The readings are from the OT, the books of wisdom, and the NT. I’ve no problem seeing connections between the readings. First the OT tells how God created man . . .
“This is the book of the generations of Adam. When God created man, he made him in the likeness of God. Male and female he created them, and he blessed them . . . . When Adam had lived 130 years, he fathered a son in his own likeness, after his image . . . .” (Genesis 5:1–3)
In the beginning, the first human beings were made in the image of God, but after sin entered the world, that changed. The next generation was made in the image of the first two people, which was a marred reflection. Pondering that, it seems to me that with each successive generation looking like the one before it, humanity slid into increasing deterioration. Even in my life time, I can see the changes. Fifty years ago, people knew much more about God than they do now. Today, the average person has lost that sense of spirituality that my parents had, and the average five-year-old blasphemes God as if that were a normal way to talk.
By the 10th Century BC, Solomon observed this also. He noted, “I have seen everything that is done under the sun, and behold, all is vanity and a striving after wind. What is crooked cannot be made straight, and what is lacking cannot be counted. I said in my heart, ‘I have acquired great wisdom, surpassing all who were over Jerusalem before me, and my heart has had great experience of wisdom and knowledge.’ And I applied my heart to know wisdom and to know madness and folly. I perceived that this also is but a striving after wind. For in much wisdom is much vexation, and he who increases knowledge increases sorrow.” (Ecclesiastes 1:14–18)
He writes more about the vanity of life and how he feels as if nothing really matters very much. The world is a sinful place, but even the good that anyone does has no lasting value. Unless Ecclesiastes is read to the end and this wise man’s conclusions are accepted, it is a utterly depressing book.

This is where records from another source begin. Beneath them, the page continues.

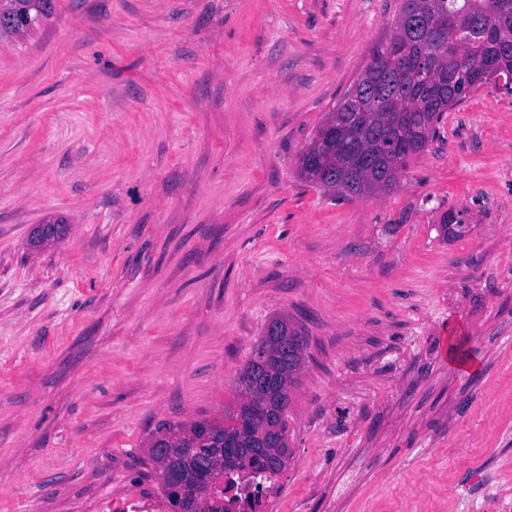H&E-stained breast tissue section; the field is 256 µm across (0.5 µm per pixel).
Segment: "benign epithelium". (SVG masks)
I'll return each instance as SVG.
<instances>
[{
	"label": "benign epithelium",
	"mask_w": 512,
	"mask_h": 512,
	"mask_svg": "<svg viewBox=\"0 0 512 512\" xmlns=\"http://www.w3.org/2000/svg\"><path fill=\"white\" fill-rule=\"evenodd\" d=\"M150 452L159 460L161 484L170 512H200L213 505L210 478L194 463L198 449L177 448L174 438L162 432L152 438ZM238 452L237 441L228 437L212 449L213 458L221 464L236 459Z\"/></svg>",
	"instance_id": "7a95c632"
}]
</instances>
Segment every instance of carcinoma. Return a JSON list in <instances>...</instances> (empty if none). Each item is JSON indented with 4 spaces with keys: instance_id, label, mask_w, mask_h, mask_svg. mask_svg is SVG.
Returning a JSON list of instances; mask_svg holds the SVG:
<instances>
[{
    "instance_id": "obj_1",
    "label": "carcinoma",
    "mask_w": 512,
    "mask_h": 512,
    "mask_svg": "<svg viewBox=\"0 0 512 512\" xmlns=\"http://www.w3.org/2000/svg\"><path fill=\"white\" fill-rule=\"evenodd\" d=\"M52 5L0 0V39L39 27ZM500 80L512 91V0H402L393 35L326 114L299 156V174L331 198L390 192L436 138L445 112ZM440 228L445 239L466 233L453 215L443 216ZM269 324L258 340L270 354L267 365L249 360L238 374L239 401L269 412L242 424L233 409L211 424L243 448L261 442L264 424L275 426L279 458L267 465L252 459L227 472L225 486L216 489L224 505L209 512H257L263 480L285 469L290 388L304 365L306 339L286 315Z\"/></svg>"
}]
</instances>
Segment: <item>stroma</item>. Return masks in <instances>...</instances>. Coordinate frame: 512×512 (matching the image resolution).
<instances>
[{"instance_id":"35a3bbf8","label":"stroma","mask_w":512,"mask_h":512,"mask_svg":"<svg viewBox=\"0 0 512 512\" xmlns=\"http://www.w3.org/2000/svg\"><path fill=\"white\" fill-rule=\"evenodd\" d=\"M54 7L0 41V512L161 494L149 434L233 408L276 314L307 348L263 512H493L488 489H512V91L446 112L393 192L334 200L299 156L401 0Z\"/></svg>"}]
</instances>
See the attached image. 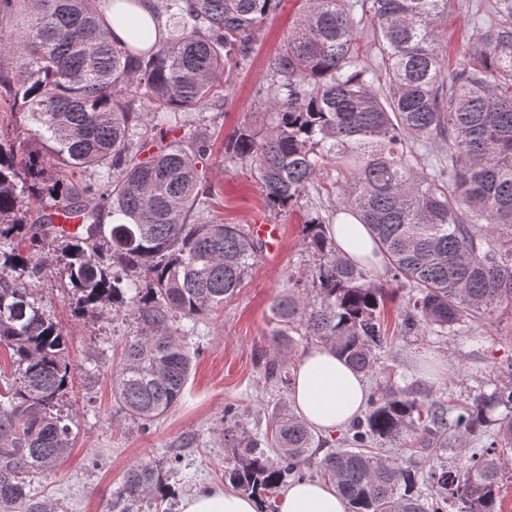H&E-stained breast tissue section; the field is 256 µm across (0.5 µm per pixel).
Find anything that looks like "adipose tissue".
Instances as JSON below:
<instances>
[{"label":"adipose tissue","instance_id":"adipose-tissue-1","mask_svg":"<svg viewBox=\"0 0 512 512\" xmlns=\"http://www.w3.org/2000/svg\"><path fill=\"white\" fill-rule=\"evenodd\" d=\"M160 7L161 0H107L104 16L110 36L119 42L130 41L129 25L133 22L150 35H157ZM327 234L341 256L355 261L365 258L370 267H381L383 257L368 230L351 216L340 215L335 224L329 225ZM291 397L309 427L333 433L363 411L368 390L359 372L330 346L318 344L299 362ZM347 509L348 504L336 486L317 480L289 484L279 502V512H347ZM182 512H259V501L252 495L207 487L185 498Z\"/></svg>","mask_w":512,"mask_h":512}]
</instances>
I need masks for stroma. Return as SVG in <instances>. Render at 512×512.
Wrapping results in <instances>:
<instances>
[{"label": "stroma", "instance_id": "35a3bbf8", "mask_svg": "<svg viewBox=\"0 0 512 512\" xmlns=\"http://www.w3.org/2000/svg\"><path fill=\"white\" fill-rule=\"evenodd\" d=\"M493 3L452 0L443 29L449 64L461 58L476 30L472 11L490 14ZM303 7L304 0H282L256 36L250 66L219 83L199 125L211 139L203 165L217 191L211 202L212 218L248 225L258 216L264 223L279 225L281 237L276 254L262 253L244 288L223 308L193 321H177L179 337L197 350L198 357L184 399L167 415L145 427L118 411L112 400V369L138 324L125 311L103 316L92 310L77 312L60 243L42 250L44 270L27 285L67 338L71 381L59 409L74 436L68 457L31 482L32 492L48 502L52 512H112L126 472L143 461L172 468L171 495L162 507L164 512H180L185 495L223 484L224 472L233 464L236 451L224 440L225 406H233L236 421L252 434L270 430L277 417L293 408L289 389L270 381L265 369L274 361L296 369L311 343L297 335L290 345L275 346L270 336L271 307L287 294L289 280L311 283L317 261L302 244L303 217H331L337 202L336 177L321 175L316 187L292 209H271L249 166L225 159L224 139L244 121H261L266 65ZM473 332L472 342L459 336L397 337L368 376L370 389L385 386L390 376L403 371L407 383L415 384L428 399L472 400L495 374L512 365V306H501ZM418 445L416 436L405 433L391 442L390 452L411 453L424 469L456 465L464 454L453 443L432 454Z\"/></svg>", "mask_w": 512, "mask_h": 512}]
</instances>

Yet the NT brings hope. Jesus comes. He calls for a return to righteousness, a change of heart. But before that can happen, people need to realize that this change is vital. He tells them (and me) that “Unless your righteousness exceeds that of the scribes and Pharisees, you will never enter the kingdom of heaven.” (Matthew 5:20)
I’m in a somber mood. Millions of people have never heard this bad news that precedes the good news, and even if they know it and have heard the Gospel, both bad and good news have been maligned so much that it no longer sounds profitable to their ears.
But both are good news. The first Adam did disobey God and the entire human race became separated from Him, but the Last Adam, Jesus Christ, fully obeyed God so that the entire human race could be redeemed. The Gospel declares that sinners can be united to Him and restored to His image through a new birth and a fresh start. “Therefore, if anyone is in Christ, he is a new creation. The old has passed away; behold, the new has come.”
“All this is from God, who through Christ reconciled me to himself and gave me the ministry of reconciliation; that is, in Christ God was reconciling the world to himself, not counting our trespasses against us, and entrusting to us the message of reconciliation.
“Therefore, I am an ambassador for Christ, God making his appeal through me. I implore you on behalf of Christ, be reconciled to God. For our sake he made him to be sin who knew no sin, so that in him we might become the righteousness of God.”